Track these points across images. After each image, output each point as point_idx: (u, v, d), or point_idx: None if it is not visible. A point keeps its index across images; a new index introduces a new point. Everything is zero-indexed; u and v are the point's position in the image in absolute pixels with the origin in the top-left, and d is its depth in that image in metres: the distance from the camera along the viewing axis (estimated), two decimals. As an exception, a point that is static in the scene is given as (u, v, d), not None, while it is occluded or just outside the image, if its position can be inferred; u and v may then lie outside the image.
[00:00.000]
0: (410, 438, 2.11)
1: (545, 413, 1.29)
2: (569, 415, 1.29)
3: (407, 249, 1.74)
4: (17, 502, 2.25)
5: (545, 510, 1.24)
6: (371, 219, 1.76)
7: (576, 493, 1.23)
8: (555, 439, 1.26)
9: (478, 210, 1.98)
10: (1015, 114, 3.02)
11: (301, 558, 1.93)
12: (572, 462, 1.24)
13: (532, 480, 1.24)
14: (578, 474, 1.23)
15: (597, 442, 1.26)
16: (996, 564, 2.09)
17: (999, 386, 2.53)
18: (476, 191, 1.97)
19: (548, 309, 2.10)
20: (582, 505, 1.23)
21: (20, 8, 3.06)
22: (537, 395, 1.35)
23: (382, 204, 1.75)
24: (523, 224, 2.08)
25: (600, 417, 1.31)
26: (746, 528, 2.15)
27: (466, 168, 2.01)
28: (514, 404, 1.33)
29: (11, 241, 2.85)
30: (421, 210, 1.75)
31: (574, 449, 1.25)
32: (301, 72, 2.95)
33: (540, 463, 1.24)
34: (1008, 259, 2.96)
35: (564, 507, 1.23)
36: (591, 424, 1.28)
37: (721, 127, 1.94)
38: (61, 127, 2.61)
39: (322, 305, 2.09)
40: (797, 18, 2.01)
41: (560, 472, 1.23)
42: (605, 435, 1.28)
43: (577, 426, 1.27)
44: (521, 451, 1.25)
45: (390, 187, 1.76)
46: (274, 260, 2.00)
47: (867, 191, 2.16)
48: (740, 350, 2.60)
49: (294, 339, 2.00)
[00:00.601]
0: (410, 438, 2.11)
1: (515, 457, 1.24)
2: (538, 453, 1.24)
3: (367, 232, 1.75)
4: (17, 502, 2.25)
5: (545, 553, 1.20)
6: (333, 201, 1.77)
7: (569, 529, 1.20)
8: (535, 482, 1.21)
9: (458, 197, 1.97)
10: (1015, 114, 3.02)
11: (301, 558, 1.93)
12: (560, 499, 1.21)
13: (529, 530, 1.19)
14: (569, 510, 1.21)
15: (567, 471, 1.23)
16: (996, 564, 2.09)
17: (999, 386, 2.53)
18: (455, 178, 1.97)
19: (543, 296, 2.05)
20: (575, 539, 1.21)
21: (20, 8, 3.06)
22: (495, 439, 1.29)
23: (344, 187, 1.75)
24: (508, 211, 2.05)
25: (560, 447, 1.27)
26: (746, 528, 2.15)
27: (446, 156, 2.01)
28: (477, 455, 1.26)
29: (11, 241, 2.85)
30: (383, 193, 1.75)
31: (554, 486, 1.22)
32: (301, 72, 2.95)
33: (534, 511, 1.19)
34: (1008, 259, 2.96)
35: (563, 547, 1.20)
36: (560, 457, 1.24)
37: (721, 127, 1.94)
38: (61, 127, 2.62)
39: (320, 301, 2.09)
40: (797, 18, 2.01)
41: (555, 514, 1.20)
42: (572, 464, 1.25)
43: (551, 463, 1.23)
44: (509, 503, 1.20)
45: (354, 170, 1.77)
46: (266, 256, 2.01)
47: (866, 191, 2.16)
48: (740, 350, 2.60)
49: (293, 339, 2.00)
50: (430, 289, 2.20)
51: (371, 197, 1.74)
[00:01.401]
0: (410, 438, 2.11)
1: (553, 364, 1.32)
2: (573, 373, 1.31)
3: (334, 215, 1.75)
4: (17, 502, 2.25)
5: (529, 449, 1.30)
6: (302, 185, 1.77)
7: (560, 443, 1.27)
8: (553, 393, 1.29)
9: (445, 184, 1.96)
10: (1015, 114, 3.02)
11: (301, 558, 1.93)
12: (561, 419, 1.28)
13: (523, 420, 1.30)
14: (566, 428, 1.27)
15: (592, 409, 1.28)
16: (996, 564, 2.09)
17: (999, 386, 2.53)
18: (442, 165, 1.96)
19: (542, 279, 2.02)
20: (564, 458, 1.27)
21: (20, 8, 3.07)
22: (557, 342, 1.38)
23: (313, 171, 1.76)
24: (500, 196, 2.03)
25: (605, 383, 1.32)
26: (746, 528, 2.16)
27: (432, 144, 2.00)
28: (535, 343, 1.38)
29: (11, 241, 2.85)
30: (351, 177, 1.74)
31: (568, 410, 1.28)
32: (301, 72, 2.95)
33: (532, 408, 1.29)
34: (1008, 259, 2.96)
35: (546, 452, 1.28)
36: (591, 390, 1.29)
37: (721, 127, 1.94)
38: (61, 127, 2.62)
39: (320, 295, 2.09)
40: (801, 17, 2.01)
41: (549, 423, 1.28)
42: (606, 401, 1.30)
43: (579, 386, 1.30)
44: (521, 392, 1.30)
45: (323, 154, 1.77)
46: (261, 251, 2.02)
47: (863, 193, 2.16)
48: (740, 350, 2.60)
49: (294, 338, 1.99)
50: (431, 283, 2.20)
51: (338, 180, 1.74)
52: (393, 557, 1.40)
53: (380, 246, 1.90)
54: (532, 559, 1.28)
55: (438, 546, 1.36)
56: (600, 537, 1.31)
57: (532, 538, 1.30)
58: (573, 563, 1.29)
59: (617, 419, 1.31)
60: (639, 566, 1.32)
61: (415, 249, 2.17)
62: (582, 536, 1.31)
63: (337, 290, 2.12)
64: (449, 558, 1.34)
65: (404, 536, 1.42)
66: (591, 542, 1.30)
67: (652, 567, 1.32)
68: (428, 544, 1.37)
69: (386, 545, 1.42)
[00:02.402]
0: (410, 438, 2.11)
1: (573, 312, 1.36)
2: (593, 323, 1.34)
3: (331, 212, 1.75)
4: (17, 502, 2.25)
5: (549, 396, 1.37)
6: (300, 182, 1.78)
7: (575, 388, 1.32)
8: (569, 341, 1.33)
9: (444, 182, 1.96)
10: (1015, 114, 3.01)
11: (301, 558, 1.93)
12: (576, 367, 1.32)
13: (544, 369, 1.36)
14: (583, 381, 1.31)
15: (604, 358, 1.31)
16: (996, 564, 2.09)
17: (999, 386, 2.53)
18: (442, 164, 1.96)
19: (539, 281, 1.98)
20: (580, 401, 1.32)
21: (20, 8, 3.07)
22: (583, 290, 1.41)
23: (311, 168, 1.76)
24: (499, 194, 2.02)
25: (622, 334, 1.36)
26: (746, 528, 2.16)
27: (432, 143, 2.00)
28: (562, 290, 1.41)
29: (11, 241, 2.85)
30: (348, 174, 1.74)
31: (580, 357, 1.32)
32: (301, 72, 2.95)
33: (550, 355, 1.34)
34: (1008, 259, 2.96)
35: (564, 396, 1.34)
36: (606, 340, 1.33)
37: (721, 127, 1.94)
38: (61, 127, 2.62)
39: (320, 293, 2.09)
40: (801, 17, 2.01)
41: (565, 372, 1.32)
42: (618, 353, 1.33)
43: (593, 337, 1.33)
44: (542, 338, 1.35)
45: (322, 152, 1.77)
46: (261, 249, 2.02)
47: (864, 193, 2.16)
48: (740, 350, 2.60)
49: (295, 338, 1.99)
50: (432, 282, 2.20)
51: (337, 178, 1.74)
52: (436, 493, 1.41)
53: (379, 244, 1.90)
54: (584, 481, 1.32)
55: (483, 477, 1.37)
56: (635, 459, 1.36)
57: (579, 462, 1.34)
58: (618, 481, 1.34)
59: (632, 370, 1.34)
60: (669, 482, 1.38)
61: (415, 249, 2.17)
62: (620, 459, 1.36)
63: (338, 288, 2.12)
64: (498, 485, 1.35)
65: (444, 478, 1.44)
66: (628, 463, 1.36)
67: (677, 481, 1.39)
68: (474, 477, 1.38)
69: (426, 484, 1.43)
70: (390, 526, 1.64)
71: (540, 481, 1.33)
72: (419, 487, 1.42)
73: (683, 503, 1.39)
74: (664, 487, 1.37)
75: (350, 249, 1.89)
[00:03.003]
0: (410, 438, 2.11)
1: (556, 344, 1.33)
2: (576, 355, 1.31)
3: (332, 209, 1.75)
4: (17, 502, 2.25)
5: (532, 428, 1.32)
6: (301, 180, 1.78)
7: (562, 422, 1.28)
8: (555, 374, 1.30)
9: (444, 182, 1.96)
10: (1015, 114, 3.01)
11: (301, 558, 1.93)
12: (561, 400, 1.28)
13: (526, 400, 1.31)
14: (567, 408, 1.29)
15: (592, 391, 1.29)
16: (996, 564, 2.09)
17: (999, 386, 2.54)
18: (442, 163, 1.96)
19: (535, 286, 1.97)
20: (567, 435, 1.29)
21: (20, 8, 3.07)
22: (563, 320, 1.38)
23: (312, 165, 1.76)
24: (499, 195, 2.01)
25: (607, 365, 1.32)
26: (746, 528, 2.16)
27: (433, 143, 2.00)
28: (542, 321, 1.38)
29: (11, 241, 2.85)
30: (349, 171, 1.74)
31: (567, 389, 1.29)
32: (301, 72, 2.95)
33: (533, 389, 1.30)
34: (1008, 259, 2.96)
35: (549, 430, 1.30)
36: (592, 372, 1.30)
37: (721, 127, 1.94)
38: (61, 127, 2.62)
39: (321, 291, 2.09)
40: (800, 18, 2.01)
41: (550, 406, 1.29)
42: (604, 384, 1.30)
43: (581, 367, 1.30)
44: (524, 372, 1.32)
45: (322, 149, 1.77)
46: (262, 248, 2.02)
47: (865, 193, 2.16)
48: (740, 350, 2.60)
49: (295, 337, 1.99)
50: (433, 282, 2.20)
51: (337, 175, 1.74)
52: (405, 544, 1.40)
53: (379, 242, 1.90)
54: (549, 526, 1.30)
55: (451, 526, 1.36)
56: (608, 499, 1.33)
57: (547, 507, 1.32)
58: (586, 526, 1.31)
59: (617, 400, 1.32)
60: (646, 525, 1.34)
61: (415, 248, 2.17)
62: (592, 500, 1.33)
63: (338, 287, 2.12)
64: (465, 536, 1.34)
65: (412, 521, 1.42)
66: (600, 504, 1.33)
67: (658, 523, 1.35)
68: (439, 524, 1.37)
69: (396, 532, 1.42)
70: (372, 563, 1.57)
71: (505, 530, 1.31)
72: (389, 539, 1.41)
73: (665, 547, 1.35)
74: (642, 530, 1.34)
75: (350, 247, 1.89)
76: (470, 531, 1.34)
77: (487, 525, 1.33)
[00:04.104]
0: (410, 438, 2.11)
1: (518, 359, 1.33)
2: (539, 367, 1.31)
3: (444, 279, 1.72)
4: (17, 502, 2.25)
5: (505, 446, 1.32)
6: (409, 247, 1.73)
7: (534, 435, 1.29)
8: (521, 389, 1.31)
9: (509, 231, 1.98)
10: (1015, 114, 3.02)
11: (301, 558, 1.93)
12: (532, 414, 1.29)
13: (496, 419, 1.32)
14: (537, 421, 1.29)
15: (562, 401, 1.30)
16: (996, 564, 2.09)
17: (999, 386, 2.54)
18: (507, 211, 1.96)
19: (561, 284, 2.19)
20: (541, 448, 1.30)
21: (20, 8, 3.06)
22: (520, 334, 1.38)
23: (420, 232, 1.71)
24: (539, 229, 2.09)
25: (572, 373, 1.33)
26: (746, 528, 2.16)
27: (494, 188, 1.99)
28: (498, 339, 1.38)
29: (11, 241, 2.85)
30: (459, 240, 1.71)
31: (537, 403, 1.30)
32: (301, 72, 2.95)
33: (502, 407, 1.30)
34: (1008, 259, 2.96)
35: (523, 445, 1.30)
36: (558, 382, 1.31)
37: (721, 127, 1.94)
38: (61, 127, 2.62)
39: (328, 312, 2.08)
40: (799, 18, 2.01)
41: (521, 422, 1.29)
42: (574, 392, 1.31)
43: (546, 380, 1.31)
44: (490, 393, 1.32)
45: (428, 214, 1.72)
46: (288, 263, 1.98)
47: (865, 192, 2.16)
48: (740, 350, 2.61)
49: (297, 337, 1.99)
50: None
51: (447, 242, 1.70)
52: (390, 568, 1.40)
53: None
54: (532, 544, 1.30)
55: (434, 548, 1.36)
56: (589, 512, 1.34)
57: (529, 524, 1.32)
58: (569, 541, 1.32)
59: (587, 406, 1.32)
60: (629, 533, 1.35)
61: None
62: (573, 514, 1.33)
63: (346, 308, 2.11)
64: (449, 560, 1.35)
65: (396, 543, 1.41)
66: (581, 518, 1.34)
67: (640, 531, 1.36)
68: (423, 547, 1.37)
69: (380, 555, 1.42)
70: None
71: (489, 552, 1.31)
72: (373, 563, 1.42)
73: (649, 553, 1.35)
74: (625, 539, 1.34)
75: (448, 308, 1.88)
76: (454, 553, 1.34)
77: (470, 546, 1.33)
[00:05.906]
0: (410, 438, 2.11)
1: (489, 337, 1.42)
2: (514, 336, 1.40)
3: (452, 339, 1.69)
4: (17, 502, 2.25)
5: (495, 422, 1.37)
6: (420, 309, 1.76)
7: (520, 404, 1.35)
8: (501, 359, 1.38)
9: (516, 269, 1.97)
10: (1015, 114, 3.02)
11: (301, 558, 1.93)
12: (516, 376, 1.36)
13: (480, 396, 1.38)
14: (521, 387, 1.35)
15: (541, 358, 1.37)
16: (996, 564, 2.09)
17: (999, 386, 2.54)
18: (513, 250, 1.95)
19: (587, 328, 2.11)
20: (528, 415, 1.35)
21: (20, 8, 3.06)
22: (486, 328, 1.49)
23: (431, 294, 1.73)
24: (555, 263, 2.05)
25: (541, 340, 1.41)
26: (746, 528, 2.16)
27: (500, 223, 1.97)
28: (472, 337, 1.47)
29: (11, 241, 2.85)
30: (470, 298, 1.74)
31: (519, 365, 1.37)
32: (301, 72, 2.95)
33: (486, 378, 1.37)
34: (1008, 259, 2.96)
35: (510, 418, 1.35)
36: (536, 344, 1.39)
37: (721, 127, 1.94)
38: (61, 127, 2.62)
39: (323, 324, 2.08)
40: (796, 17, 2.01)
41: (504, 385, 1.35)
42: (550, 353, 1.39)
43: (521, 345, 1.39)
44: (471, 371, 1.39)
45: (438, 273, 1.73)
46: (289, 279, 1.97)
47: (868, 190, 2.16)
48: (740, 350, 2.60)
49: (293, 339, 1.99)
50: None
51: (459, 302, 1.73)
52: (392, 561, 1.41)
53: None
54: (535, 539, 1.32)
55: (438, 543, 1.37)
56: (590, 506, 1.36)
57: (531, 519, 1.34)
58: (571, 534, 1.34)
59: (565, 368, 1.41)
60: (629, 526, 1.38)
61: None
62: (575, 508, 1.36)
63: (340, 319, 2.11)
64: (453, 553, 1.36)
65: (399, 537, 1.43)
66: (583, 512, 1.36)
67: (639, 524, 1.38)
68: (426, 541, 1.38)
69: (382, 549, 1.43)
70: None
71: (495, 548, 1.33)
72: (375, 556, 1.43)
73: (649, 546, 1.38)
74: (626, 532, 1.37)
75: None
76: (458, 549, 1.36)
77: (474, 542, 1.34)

* * *

• **What you are asked to do**:
Starting at the line above that holds "38: (61, 127, 2.61)" and ending at the line that holds "49: (294, 339, 2.00)", transcribe each line exactly and include no other lines.

• **Response for this exercise**:
38: (61, 127, 2.61)
39: (322, 305, 2.09)
40: (797, 18, 2.01)
41: (560, 472, 1.23)
42: (605, 435, 1.28)
43: (577, 426, 1.27)
44: (521, 451, 1.25)
45: (390, 187, 1.76)
46: (274, 260, 2.00)
47: (867, 191, 2.16)
48: (740, 350, 2.60)
49: (294, 339, 2.00)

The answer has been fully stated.